##### READING TEXT

Can you elaborate on the scenario that led a user to merge groups?
Does it make sense to try to "automatically" merge a (new) group with 
all the existing groups sometime prior to its first device open?

As always, it is a pleasure to read your documentation.
Ronen.

> +If the groups cannot be merged, the ioctl will fail and the user will
> +need to manage the groups independently.  Users should have no
> +expectation for group merging to be successful.  Some platforms may
> +not support it at all, others may only enable merging of sufficiently
> +similar groups.  If the ioctl succeeds, then the group file
> +descriptors are effectively fungible between the groups.  That is,
> +instead of their actions being isolated to the individual group, each
> +of them are gateways into the combined, merged group.  For instance,
> +retrieving an IOMMU file descriptor from any group returns a reference
> +to the same object, mappings to that IOMMU descriptor are visible to
> +all devices in the merged group, and device descriptors can be
> +retrieved for any device in the merged group from any one of the group
> +file descriptors.  In effect, a user can manage devices and the IOMMU
> +of a merged group using a single file descriptor (saving the merged
> +groups file descriptors away only for unmerged) without the
> +permission complications of creating a separate "super group" character
> +device.
> +
> +VFIO Usage Example
> +-------------------------------------------------------------------------------
> +
> +Assume user wants to access PCI device 0000:06:0d.0
> +
> +$ cat /sys/bus/pci/devices/0000:06:0d.0/iommu_group
> +240
> +
> +Since this device is on the "pci" bus, the user can then find the
> +character device for interacting with the VFIO group as:
> +
> +$ ls -l /dev/vfio/pci:240
> +crw-rw---- 1 root root 252, 27 Dec 15 15:13 /dev/vfio/pci:240
> +
> +We can also examine other members of the group through sysfs:
> +
> +$ ls -l /sys/devices/virtual/vfio/pci:240/devices/
> +total 0
> +lrwxrwxrwx 1 root root 0 Dec 20 12:01 0000:06:0d.0 ->  \
> +		../../../../pci0000:00/0000:00:1e.0/0000:06:0d.0
> +lrwxrwxrwx 1 root root 0 Dec 20 12:01 0000:06:0d.1 ->  \
> +		../../../../pci0000:00/0000:00:1e.0/0000:06:0d.1
> +
> +This group therefore contains two devices[4].  VFIO will prevent
> +device or iommu manipulation unless all group members are attached to
> +the vfio bus driver, so we simply unbind the devices from their
> +current driver and rebind them to vfio:
> +
> +# for i in /sys/devices/virtual/vfio/pci:240/devices/*; do
> +	dir=$(readlink -f $i)
> +	if [ -L $dir/driver ]; then
> +		echo $(basename $i)>  $dir/driver/unbind
> +	fi
> +	vendor=$(cat $dir/vendor)
> +	device=$(cat $dir/device)

##########
##### EXTRACTED MATERIAL

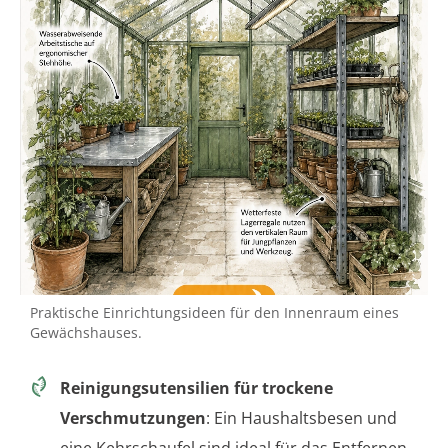
Praktische Einrichtungsideen für den Innenraum eines
Gewächshauses.
Reinigungsutensilien für trockene
Verschmutzungen
: Ein Haushaltsbesen und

##########

- _EXERCISE SET_
- A) List every command in the VFIO text that follows a "$" prompt.
- B) Put the text lines of all the entries into a numbered list, skipping blank lines and leaving out the pictures.

- _WRITTEN ANSWERS_
- A)
- cat /sys/bus/pci/devices/0000:06:0d.0/iommu_group
- ls -l /dev/vfio/pci:240
- ls -l /sys/devices/virtual/vfio/pci:240/devices/

- B)
1. Praktische Einrichtungsideen für den Innenraum eines
2. Gewächshauses.
3. Reinigungsutensilien für trockene
4. Verschmutzungen
5. : Ein Haushaltsbesen und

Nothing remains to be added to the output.